> _Request_
Exactly the lines from the one with "Omdat de NDB" through the end of the records below are to be output, the first and last included, and no others.

> _Saved entries_
_____

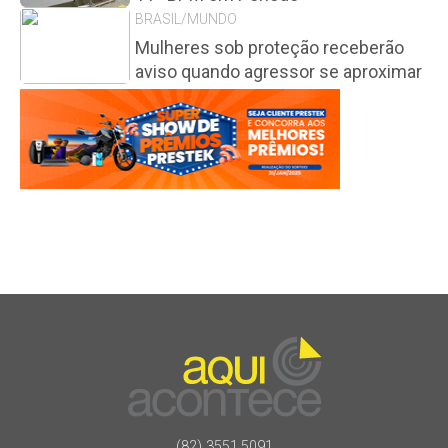
BRASIL/MUNDO
Mulheres sob proteção receberão
aviso quando agressor se aproximar
(82) 3551.5091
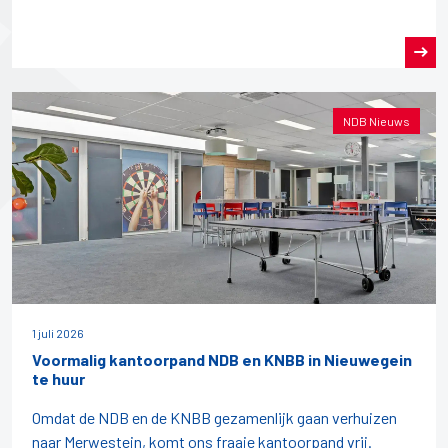
NDB Nieuws
1 juli 2026
Voormalig kantoorpand NDB en KNBB in Nieuwegein
te huur
Omdat de NDB en de KNBB gezamenlijk gaan verhuizen
naar Merwestein, komt ons fraaie kantoorpand vrij.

_____

> _Answer to this exercise_
Omdat de NDB en de KNBB gezamenlijk gaan verhuizen
naar Merwestein, komt ons fraaie kantoorpand vrij.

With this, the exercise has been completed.